"""

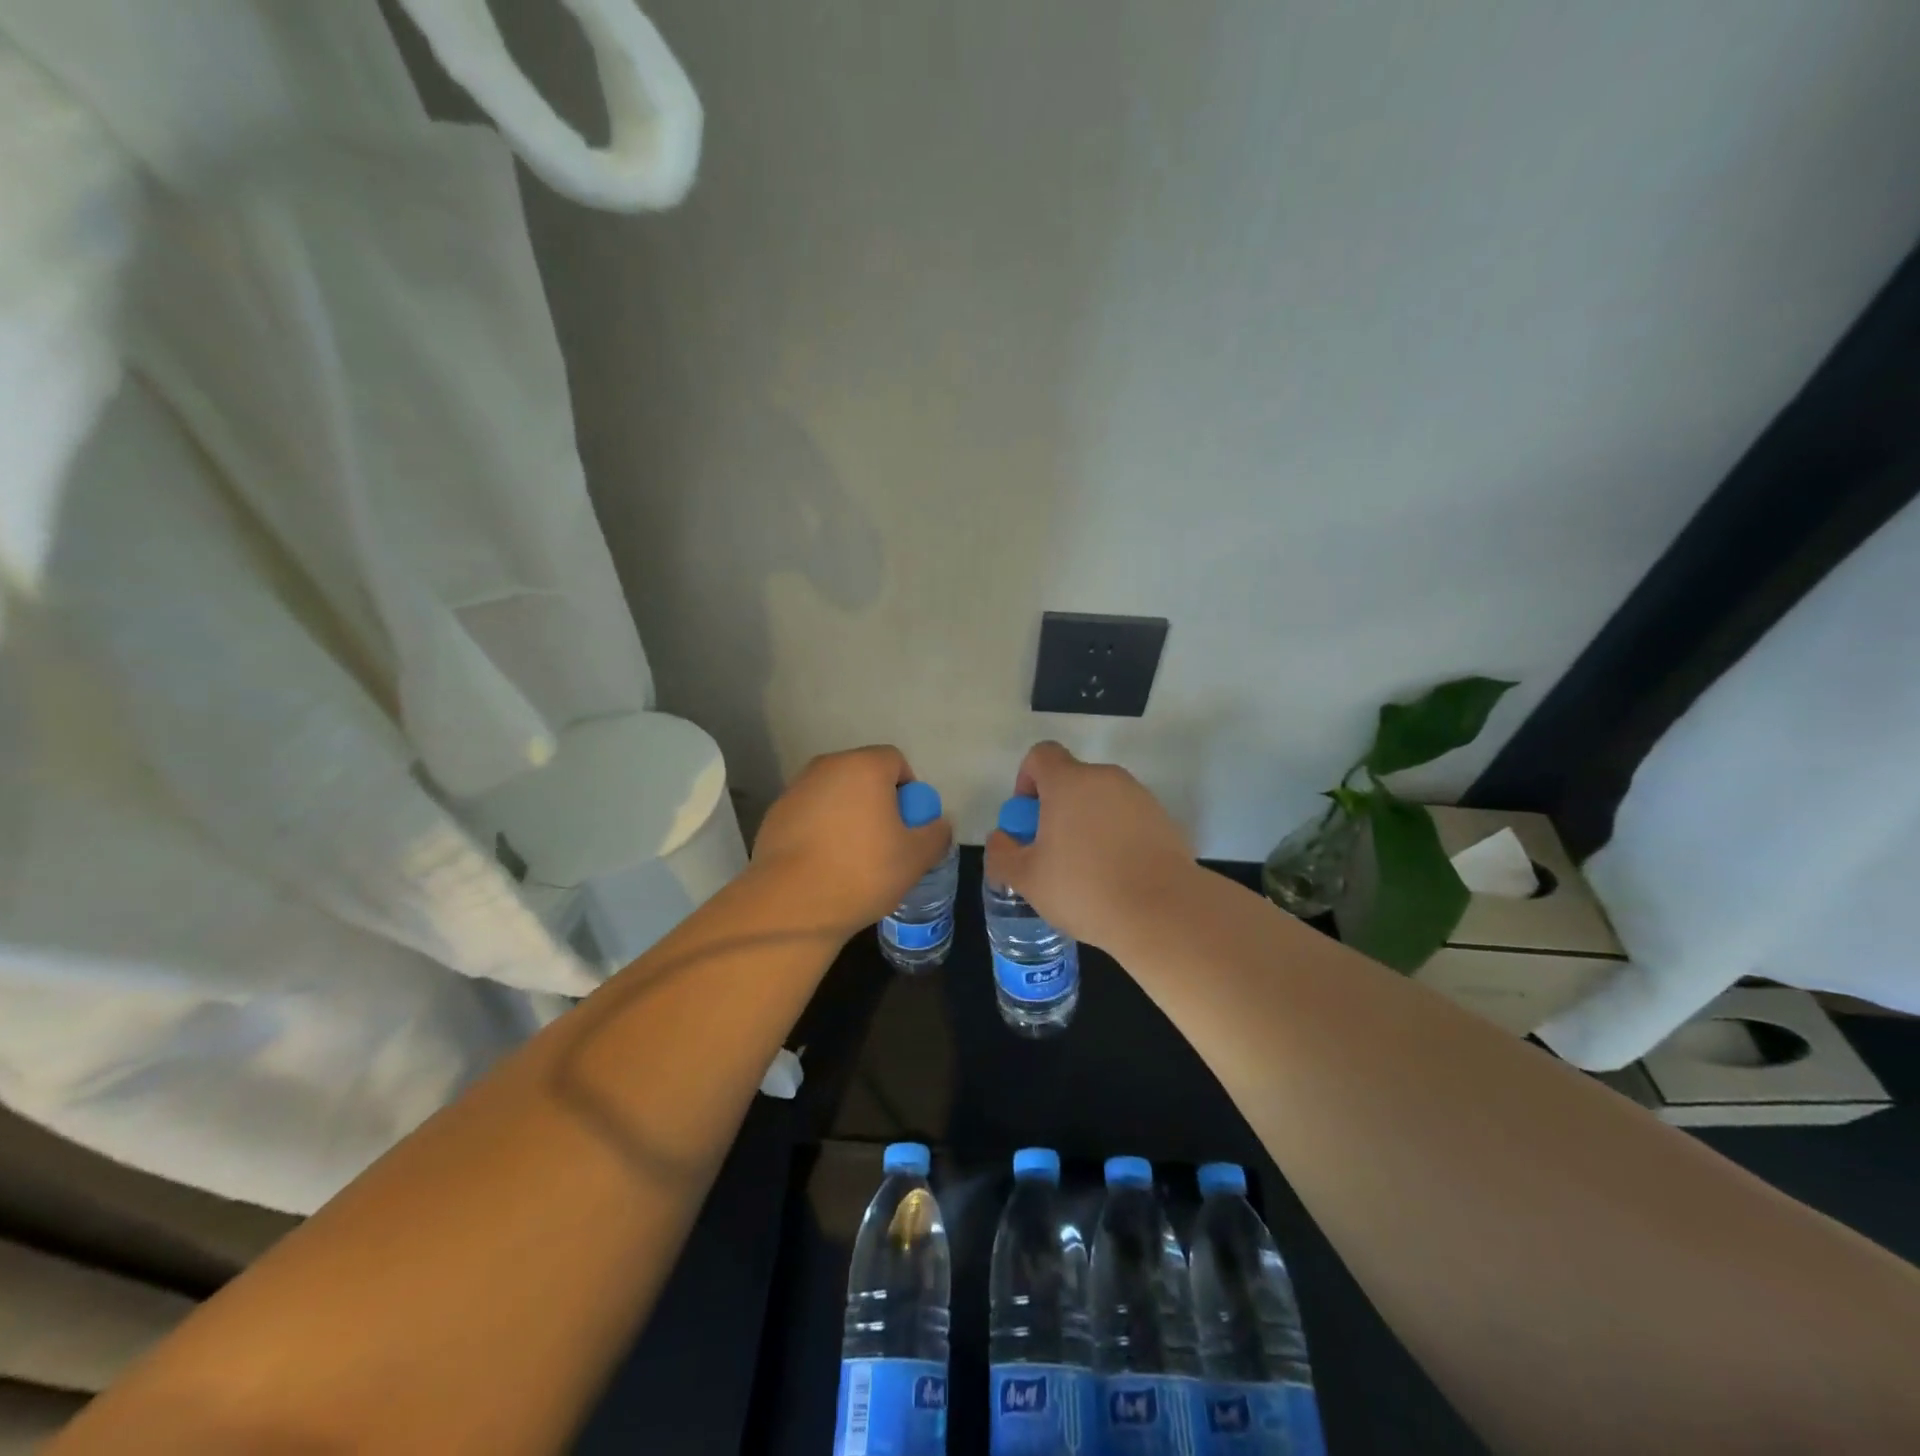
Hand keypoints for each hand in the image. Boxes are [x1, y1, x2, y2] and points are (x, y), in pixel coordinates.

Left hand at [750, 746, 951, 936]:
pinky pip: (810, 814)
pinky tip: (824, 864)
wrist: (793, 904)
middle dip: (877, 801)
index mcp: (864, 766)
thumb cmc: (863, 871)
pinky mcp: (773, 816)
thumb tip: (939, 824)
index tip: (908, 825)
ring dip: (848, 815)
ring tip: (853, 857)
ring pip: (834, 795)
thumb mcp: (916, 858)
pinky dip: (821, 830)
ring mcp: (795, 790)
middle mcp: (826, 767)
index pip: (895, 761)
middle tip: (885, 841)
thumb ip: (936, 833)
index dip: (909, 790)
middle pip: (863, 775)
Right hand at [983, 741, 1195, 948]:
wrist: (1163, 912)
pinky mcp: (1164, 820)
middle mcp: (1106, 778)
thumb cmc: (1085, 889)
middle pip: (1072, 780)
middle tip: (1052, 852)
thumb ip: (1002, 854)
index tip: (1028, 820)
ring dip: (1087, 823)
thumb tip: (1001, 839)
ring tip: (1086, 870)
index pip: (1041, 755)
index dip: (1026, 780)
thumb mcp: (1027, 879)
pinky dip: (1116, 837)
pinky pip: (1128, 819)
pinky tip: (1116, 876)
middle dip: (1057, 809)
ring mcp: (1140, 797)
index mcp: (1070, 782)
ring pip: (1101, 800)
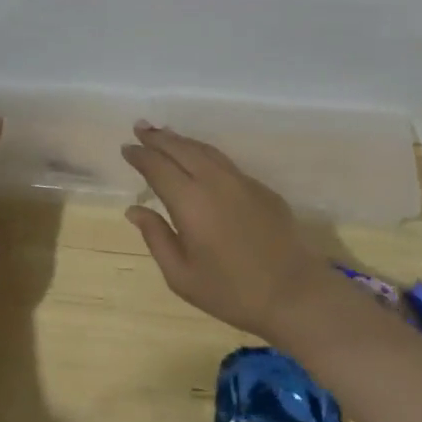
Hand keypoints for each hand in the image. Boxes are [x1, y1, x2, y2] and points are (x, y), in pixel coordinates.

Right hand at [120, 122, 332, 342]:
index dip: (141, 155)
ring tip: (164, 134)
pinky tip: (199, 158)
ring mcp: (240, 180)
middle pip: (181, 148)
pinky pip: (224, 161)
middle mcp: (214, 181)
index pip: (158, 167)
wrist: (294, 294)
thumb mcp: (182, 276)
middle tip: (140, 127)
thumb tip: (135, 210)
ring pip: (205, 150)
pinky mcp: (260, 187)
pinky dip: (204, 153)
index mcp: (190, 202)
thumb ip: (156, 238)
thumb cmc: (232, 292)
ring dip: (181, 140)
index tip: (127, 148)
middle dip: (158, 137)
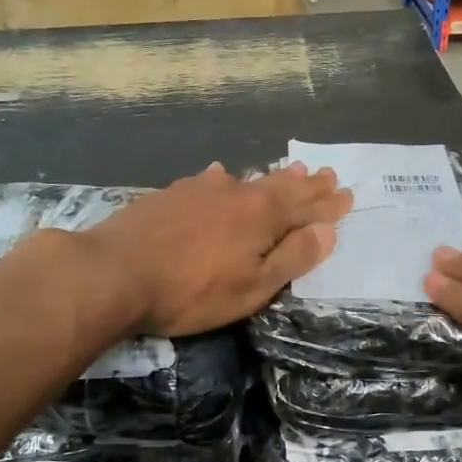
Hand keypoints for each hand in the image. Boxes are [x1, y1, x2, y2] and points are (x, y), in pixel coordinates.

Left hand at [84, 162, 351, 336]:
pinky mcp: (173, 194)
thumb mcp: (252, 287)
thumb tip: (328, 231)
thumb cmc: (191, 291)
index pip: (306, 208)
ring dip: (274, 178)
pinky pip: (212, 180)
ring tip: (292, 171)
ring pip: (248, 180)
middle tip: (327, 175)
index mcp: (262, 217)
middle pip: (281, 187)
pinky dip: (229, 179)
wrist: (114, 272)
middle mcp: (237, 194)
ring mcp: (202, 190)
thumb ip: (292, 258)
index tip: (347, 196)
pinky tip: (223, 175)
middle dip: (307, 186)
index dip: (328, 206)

"""

§ **WORK REQUIRED**: The answer must be an exact copy of the lines above, from the start of the records through the line with "thumb tip: (1001, 839)", and of nothing else; no pictures belong in it.

§ **YOUR RESPONSE**:
Hand keypoints for each hand in the image. Boxes are [x1, y1, x2, y2] and points are (x, y), in pixel coordinates.

Left hand at [750, 746, 951, 936]:
pinky pip: (810, 814)
pinky tip: (824, 864)
wrist: (793, 904)
middle dip: (877, 801)
index mcp: (864, 766)
thumb cmc: (863, 871)
pinky mcp: (773, 816)
thumb tip: (939, 824)
index tip: (908, 825)
ring dip: (848, 815)
ring tip: (853, 857)
ring pip: (834, 795)
thumb mcp: (916, 858)
pinky dip: (821, 830)
ring mcp: (795, 790)
middle mcp: (826, 767)
index pip: (895, 761)
middle tip: (885, 841)
thumb ip: (936, 833)
index dip: (909, 790)
middle pip: (863, 775)
Right hand at [983, 741, 1195, 948]:
wrist: (1163, 912)
pinky mcp: (1164, 820)
middle mcp: (1106, 778)
thumb cmc: (1085, 889)
middle pip: (1072, 780)
middle tip: (1052, 852)
thumb ip: (1002, 854)
index tip: (1028, 820)
ring dip: (1087, 823)
thumb tip: (1001, 839)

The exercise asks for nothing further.